THE DATA:
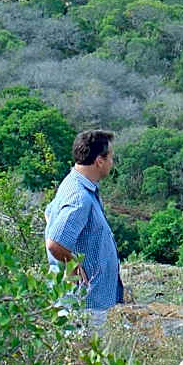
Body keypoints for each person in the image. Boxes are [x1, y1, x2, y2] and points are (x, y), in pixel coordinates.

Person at [44, 129, 123, 328]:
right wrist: (73, 264)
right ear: (99, 161)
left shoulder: (73, 184)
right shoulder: (80, 196)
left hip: (87, 302)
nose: (112, 163)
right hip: (84, 306)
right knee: (83, 357)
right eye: (110, 157)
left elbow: (48, 214)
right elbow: (54, 242)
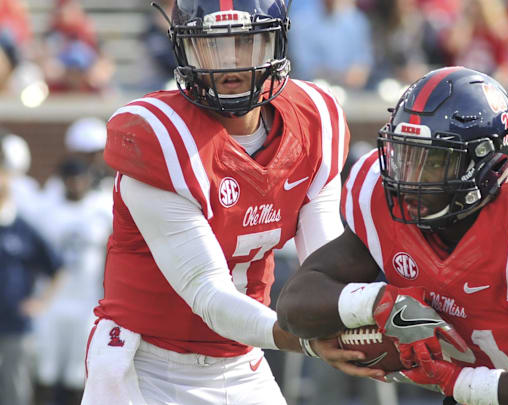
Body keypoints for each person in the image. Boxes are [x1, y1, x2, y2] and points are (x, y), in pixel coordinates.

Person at [277, 66, 508, 405]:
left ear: (485, 164)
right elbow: (294, 307)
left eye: (431, 162)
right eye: (403, 155)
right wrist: (378, 302)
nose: (407, 179)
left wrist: (455, 382)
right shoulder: (379, 199)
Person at [81, 0, 360, 404]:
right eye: (213, 46)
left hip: (245, 358)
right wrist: (307, 341)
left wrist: (363, 312)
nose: (229, 63)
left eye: (245, 43)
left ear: (274, 43)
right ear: (184, 50)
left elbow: (325, 262)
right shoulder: (159, 137)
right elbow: (208, 295)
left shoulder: (315, 119)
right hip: (147, 365)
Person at [34, 158, 112, 405]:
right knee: (45, 369)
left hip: (87, 300)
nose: (75, 183)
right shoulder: (47, 212)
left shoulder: (101, 209)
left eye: (80, 178)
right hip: (51, 301)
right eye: (70, 178)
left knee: (78, 373)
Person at [0, 134, 65, 405]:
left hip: (15, 327)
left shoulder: (23, 228)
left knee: (15, 394)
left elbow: (57, 267)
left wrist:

GOAL OF THE EXERCISE:
With the pictures removed, print only the lines starting at the line that has "left elbow: (48, 214)" and ending at the line that has "nose: (229, 63)", both ends included, exactly as they stand above.

EXERCISE RESULT:
left elbow: (48, 214)
right elbow: (54, 242)
Body keypoints for each person in the image. Boxes are [x1, y1, x2, y2] and points are (x, y), in pixel coordinates.

Person at [277, 66, 508, 405]:
left ear: (485, 164)
right elbow: (294, 307)
left eye: (431, 162)
right eye: (403, 155)
right wrist: (378, 302)
nose: (407, 179)
left wrist: (455, 382)
right shoulder: (379, 199)
Person at [81, 0, 360, 404]:
right eye: (213, 46)
left hip: (245, 358)
right wrist: (307, 341)
left wrist: (363, 312)
nose: (229, 63)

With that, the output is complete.